Generating PDFs with Ruby: 2018 Edition

Generating PDFs with Ruby can be a tricky business. This post surveys the Ruby landscape in 2018 to evaluate the current state-of-the-art of generating PDFs with Ruby.

wkhtmltopdf

If you’ve done any server-side PDF generation, you’re probably familiar with wkhtmltopdf, a command-line tool that uses the Qt WebKit rendering engine to render HTML to PDF.

A “Hello, World!” example using wkhtmltopdf might look as follows:

Copy
1
2
3
4
5
6
7
8
9
require 'tempfile'

Tempfile.create(['hello', '.html']) do |html_file|
  html_file.write '<h1 style="font: bold 10em Helvetica;">Hello World!</h1>'
  html_file.close
  pdf_file = Tempfile.new(['hello', '.pdf'])
  system('wkhtmltopdf', html_file.path, pdf_file.path)
  system('open', pdf_file.path)
end

The obvious win here is that there’s nothing new to learn, you can write your PDFs in HTML and CSS, and you can even reuse your existing views and partials (e.g. in Rails via render_to_string). In addition, gems such as Wicked PDF and PDFKit (no relation 🤭) provide a friendly Ruby wrapper around wkhtmltopdf to simplify usage and integration with Rails.

The downside of this approach is that PDF is not the DOM, so rendering issues do occur. These can be difficult to debug without resorting to good old trial and error.

There are other issues with wkhtmltopdf you might want to consider. In my own experience, a major drawback was high memory usage, even when rendering relatively modest multi-page documents. This would very often result in timeouts if not using a background job.

Prawn

Prawn clearly states that it is not an HTML to PDF generator. Instead, it can be thought of as a builder-like DSL for creating and manipulating PDFs, similar to what Jbuilder is to JSON.

Our “Hello, World!” example using Prawn couldn’t be much simpler:

1
2
3
4
5
require 'prawn'

Prawn::Document.generate('hello.pdf') do
  text 'Hello World!'
end

Prawn gives you access to the nuts and bolts of PDF documents, from text rendering and drawing, to pages and navigation, with the ability to drop down to work directly with the PDF object tree if needed.

As you’d expect with this level of control, the API is rather large, making for a steeper learning curve. However, the documentation is excellent, with examples covering many common use cases.

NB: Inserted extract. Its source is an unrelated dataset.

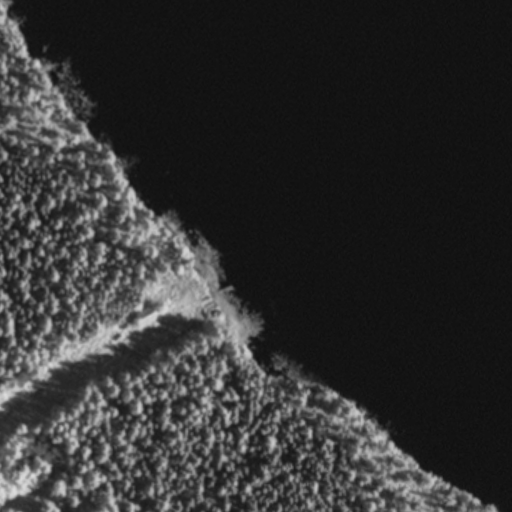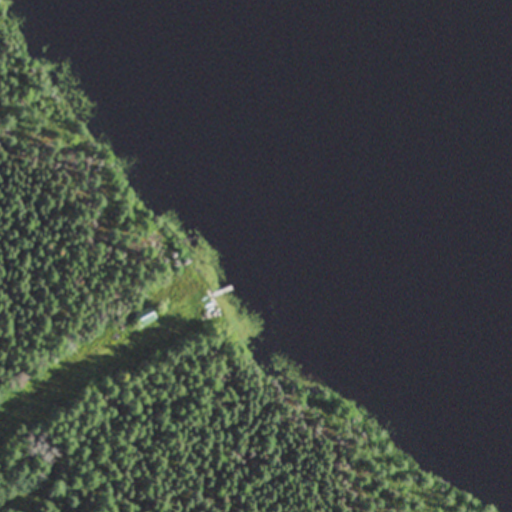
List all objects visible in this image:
building: (147, 316)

Prawn also proves to be significantly faster and less memory-intensive than wkhtmltopdf.

HexaPDF

HexaPDF is a relative newcomer and it has a more procedural-style syntax that will be familiar to anyone who’s worked with 2D drawing APIs such as the HTML canvas element or Processing.

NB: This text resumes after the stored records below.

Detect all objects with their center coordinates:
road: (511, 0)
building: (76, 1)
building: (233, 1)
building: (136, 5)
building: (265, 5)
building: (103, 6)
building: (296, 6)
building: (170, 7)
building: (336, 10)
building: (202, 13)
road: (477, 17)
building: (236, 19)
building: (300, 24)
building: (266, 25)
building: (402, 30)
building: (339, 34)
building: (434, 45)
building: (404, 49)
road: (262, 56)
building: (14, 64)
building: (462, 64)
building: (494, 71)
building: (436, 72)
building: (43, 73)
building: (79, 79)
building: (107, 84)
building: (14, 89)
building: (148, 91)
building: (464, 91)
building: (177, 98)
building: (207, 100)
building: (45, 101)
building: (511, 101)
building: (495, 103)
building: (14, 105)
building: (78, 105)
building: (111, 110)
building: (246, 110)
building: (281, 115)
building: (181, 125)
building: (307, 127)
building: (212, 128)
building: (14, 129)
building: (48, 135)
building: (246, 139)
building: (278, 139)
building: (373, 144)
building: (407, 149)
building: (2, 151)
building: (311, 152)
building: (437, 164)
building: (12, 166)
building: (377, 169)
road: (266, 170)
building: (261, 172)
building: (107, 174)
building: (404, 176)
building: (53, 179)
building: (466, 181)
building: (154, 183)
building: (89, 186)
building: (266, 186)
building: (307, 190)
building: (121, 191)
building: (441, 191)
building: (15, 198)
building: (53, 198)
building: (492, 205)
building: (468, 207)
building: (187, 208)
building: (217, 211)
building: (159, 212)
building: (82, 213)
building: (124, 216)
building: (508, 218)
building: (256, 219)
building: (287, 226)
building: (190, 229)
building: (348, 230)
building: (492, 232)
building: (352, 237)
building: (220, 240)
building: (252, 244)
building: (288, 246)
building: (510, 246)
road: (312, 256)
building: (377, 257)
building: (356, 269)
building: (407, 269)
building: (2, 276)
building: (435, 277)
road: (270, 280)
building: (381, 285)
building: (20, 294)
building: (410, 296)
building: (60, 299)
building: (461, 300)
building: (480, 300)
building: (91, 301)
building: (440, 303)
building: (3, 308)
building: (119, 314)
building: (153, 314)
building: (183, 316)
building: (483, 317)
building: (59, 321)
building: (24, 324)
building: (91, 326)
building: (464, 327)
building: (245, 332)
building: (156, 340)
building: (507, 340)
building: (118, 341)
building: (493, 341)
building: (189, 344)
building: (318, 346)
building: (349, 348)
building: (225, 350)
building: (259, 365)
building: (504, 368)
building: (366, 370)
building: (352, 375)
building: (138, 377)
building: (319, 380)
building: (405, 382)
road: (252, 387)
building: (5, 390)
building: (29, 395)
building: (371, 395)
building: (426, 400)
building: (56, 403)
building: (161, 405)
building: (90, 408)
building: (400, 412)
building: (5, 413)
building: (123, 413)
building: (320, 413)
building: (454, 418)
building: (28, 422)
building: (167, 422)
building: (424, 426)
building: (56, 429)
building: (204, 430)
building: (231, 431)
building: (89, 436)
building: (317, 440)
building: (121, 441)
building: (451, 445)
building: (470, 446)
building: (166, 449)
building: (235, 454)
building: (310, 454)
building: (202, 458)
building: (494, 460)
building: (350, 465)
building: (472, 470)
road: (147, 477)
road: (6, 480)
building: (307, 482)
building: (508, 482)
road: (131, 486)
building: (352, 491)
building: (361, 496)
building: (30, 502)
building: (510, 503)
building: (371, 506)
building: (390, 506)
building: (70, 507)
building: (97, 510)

The “Hello, World!” example demonstrates this:

Copy
1
2
3
4
5
6
7
require 'hexapdf'

doc = HexaPDF::Document.new
canvas = doc.pages.add.canvas
canvas.font('Helvetica', size: 100)
canvas.text('Hello World!', at: [20, 400])
doc.write('hello.pdf', optimize: true)

Reviewing the API documentation, it’s clear that HexaPDF delves deep to handle some of the more arcane aspects of working with PDFs. Similar to wkhtmltopdf, it also ships with a CLI that’s handy for batch processing documents.

HexaPDF is open source (AGPL), but it requires a license for commercial use.

Other Languages

If you’re willing to look further afield, there are many non-Ruby options, two of which we’ll highlight here.

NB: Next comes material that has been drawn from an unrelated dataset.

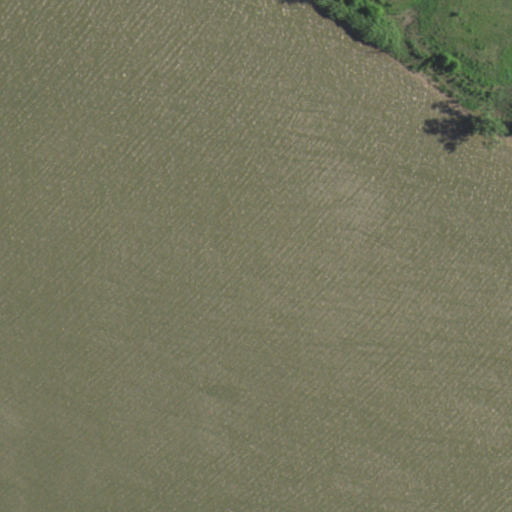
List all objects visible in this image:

For fans of microservices, a modern take on the wkhtmltopdf approach is pdf-bot, a Node library for generating PDFs from HTML using headless Chrome. Where we might have shelled out to a CLI, we can instead post to an API endpoint. pdf-bot manages a job queue and sends a webhook to notify us when our PDF is ready. This post documents rolling your own similar solution using Puppeteer to control headless Chrome.

If you have access to the JVM (e.g. via JRuby), another solid option for HTML to PDF rendering is Flying Saucer. While it only supports CSS 2, with 10 years of development behind it, you can be fairly sure it handles all the edge cases. As a generic HTML/CSS renderer, it can also output other formats.

Third-Party APIs

There is an increasing number of web services that will handle your PDF (and other document) creation and processing needs for a price. Two of the leading ones for PDFs that also have Ruby libraries are DocRaptor and BreezyPDF. These services take all the headache out of the process, but, as with all third-party services, you’ll need to consider data security and uptime requirements.

Conclusion

So which option is best? The answer is, of course, that it depends!

If PDF in your app is just another format, such as a downloadable invoice or some printable data tables, and if you’re willing to compromise on pixel perfection, then HTML to PDF generation via wkhtmltopdf (or a more modern alternative) is hard to beat in terms of simplicity (OK, except maybe File > Print > Save as PDF 🤓).

If, on the other hand, you need more control, want to create more detailed and feature-rich documents, and generally use PDF to its full potential, then the steeper learning curve of Prawn or HexaPDF may be worth your time.